(Pictures paired with source code)
-- -- --

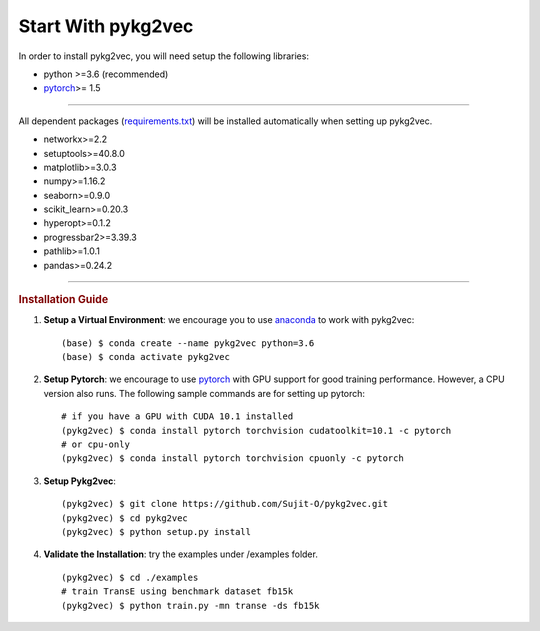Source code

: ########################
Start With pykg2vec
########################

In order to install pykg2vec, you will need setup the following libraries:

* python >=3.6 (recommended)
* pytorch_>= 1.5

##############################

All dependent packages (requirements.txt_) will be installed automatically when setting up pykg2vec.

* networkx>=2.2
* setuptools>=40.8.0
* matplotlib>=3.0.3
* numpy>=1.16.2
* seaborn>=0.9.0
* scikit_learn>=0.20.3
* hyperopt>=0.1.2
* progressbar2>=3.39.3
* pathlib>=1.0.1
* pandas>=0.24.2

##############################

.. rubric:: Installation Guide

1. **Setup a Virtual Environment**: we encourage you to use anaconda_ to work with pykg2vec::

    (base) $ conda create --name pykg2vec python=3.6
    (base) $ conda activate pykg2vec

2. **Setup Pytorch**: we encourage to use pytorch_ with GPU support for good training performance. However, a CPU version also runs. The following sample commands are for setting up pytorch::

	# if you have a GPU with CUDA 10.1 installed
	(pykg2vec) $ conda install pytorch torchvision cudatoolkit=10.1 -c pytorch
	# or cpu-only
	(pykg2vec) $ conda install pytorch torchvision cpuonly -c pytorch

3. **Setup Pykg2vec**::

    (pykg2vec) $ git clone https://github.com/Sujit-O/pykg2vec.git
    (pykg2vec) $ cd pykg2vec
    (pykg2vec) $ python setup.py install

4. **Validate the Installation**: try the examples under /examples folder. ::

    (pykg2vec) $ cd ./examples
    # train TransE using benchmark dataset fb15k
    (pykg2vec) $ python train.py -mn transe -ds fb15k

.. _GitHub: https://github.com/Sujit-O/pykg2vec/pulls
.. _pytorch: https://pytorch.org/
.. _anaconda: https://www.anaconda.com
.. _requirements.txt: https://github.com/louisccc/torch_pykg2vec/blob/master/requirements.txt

-- -- --

_What the task asks_
Reproduce the data word for word, excluding its pictures.

_Answer to this task_
Source code

: ########################
Start With pykg2vec
########################

In order to install pykg2vec, you will need setup the following libraries:

* python >=3.6 (recommended)
* pytorch_>= 1.5

##############################

All dependent packages (requirements.txt_) will be installed automatically when setting up pykg2vec.

* networkx>=2.2
* setuptools>=40.8.0
* matplotlib>=3.0.3
* numpy>=1.16.2
* seaborn>=0.9.0
* scikit_learn>=0.20.3
* hyperopt>=0.1.2
* progressbar2>=3.39.3
* pathlib>=1.0.1
* pandas>=0.24.2

##############################

.. rubric:: Installation Guide

1. **Setup a Virtual Environment**: we encourage you to use anaconda_ to work with pykg2vec::

    (base) $ conda create --name pykg2vec python=3.6
    (base) $ conda activate pykg2vec

2. **Setup Pytorch**: we encourage to use pytorch_ with GPU support for good training performance. However, a CPU version also runs. The following sample commands are for setting up pytorch::

	# if you have a GPU with CUDA 10.1 installed
	(pykg2vec) $ conda install pytorch torchvision cudatoolkit=10.1 -c pytorch
	# or cpu-only
	(pykg2vec) $ conda install pytorch torchvision cpuonly -c pytorch

3. **Setup Pykg2vec**::

    (pykg2vec) $ git clone https://github.com/Sujit-O/pykg2vec.git
    (pykg2vec) $ cd pykg2vec
    (pykg2vec) $ python setup.py install

4. **Validate the Installation**: try the examples under /examples folder. ::

    (pykg2vec) $ cd ./examples
    # train TransE using benchmark dataset fb15k
    (pykg2vec) $ python train.py -mn transe -ds fb15k

.. _GitHub: https://github.com/Sujit-O/pykg2vec/pulls
.. _pytorch: https://pytorch.org/
.. _anaconda: https://www.anaconda.com
.. _requirements.txt: https://github.com/louisccc/torch_pykg2vec/blob/master/requirements.txt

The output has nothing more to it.